**EXERCISE PROMPT:** Return exactly the lines of the records below, starting at the line that contains "Figure 10. Fuzzy alternative geometry mapping" and ending at the line that contains "Figure 2. Metal–oxide", with both of those lines kept.

**SUPPLIED DATA:**
---------------

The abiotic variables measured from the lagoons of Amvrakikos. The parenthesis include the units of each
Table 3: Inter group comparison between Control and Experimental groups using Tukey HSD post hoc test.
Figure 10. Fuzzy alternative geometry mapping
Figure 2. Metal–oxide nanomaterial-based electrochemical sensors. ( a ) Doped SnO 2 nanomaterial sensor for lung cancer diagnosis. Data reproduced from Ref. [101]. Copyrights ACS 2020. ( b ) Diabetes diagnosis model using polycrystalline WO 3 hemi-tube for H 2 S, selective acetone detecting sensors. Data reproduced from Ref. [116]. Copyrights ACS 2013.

---------------

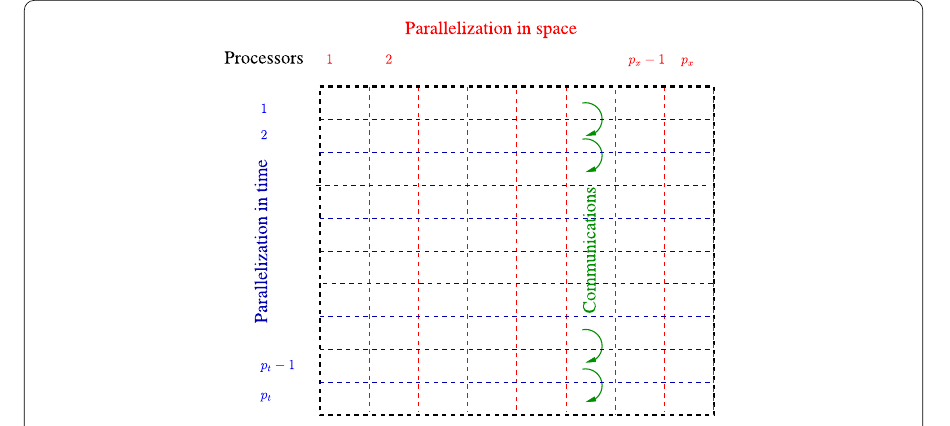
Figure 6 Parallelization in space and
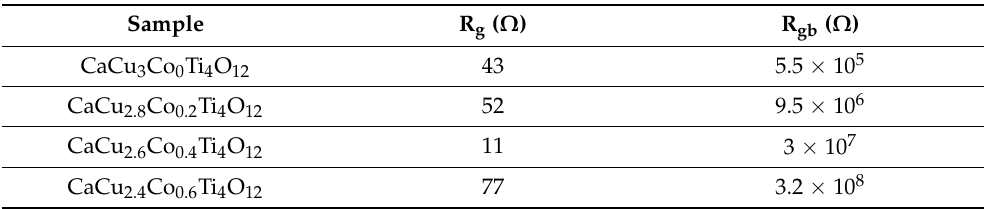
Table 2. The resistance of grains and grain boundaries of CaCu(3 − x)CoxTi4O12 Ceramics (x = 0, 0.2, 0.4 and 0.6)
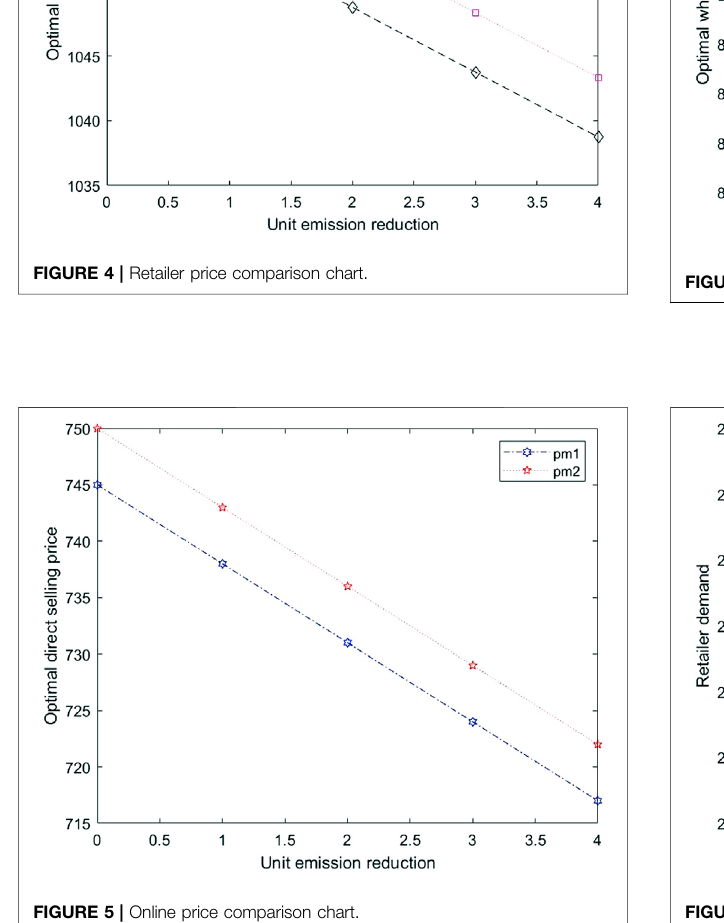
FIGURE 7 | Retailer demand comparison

---------------

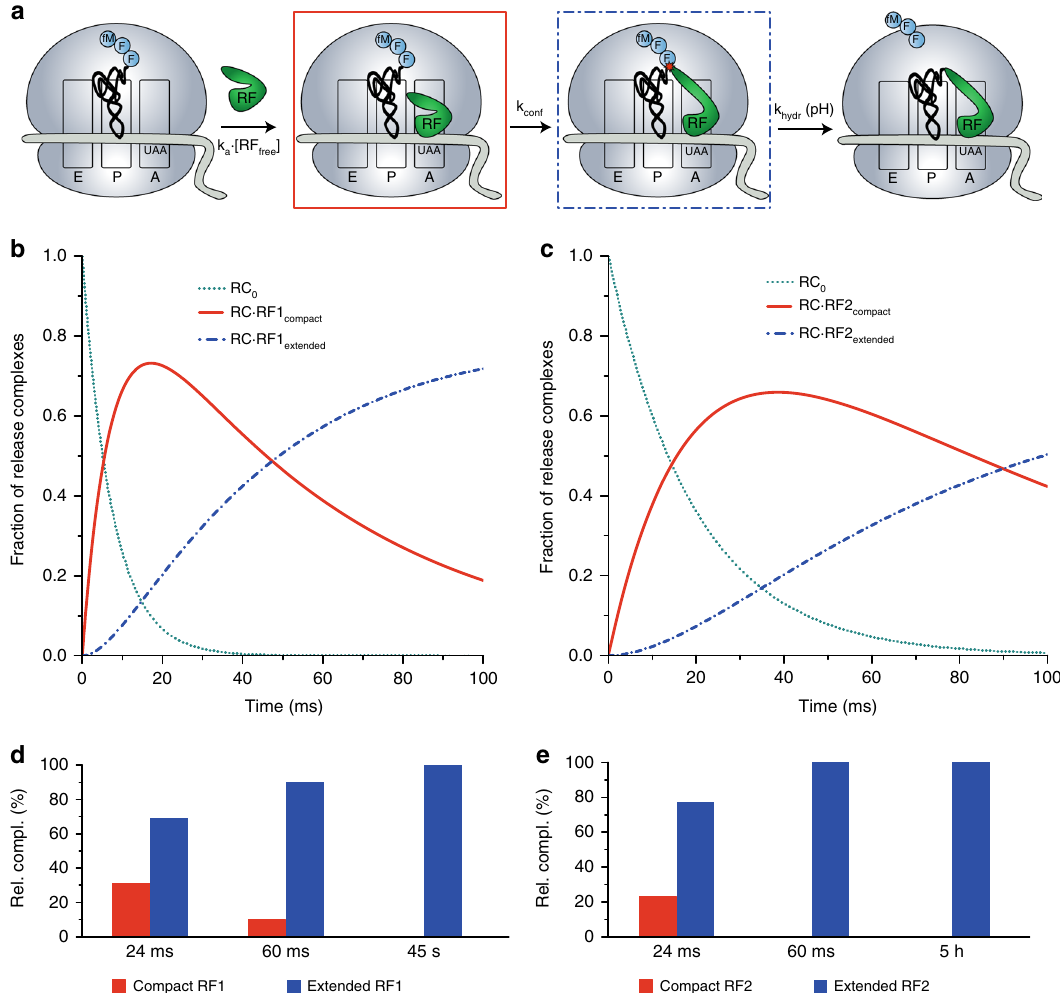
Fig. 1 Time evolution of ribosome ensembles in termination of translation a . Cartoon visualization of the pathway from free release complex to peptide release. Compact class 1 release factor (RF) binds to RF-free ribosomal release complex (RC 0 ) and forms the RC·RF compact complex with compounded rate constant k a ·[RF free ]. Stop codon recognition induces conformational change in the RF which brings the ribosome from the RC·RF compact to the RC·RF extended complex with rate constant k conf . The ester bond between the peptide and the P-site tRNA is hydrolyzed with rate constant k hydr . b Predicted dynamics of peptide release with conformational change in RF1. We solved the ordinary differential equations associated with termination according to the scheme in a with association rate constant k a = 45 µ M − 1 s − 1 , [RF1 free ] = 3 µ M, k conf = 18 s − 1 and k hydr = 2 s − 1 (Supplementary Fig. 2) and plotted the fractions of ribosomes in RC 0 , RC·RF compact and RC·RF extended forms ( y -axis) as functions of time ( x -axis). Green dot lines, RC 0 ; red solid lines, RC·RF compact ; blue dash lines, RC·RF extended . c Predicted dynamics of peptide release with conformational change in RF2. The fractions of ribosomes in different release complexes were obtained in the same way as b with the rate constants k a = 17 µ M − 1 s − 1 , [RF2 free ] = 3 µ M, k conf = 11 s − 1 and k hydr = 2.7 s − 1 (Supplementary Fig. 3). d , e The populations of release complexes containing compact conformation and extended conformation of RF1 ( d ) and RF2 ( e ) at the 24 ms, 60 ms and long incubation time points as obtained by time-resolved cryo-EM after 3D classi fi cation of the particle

---------------

**ANSWER TO THIS PROBLEM:**
Figure 10. Fuzzy alternative geometry mapping
Figure 2. Metal–oxide nanomaterial-based electrochemical sensors. ( a ) Doped SnO 2 nanomaterial sensor for lung cancer diagnosis. Data reproduced from Ref. [101]. Copyrights ACS 2020. ( b ) Diabetes diagnosis model using polycrystalline WO 3 hemi-tube for H 2 S, selective acetone detecting sensors. Data reproduced from Ref. [116]. Copyrights ACS 2013.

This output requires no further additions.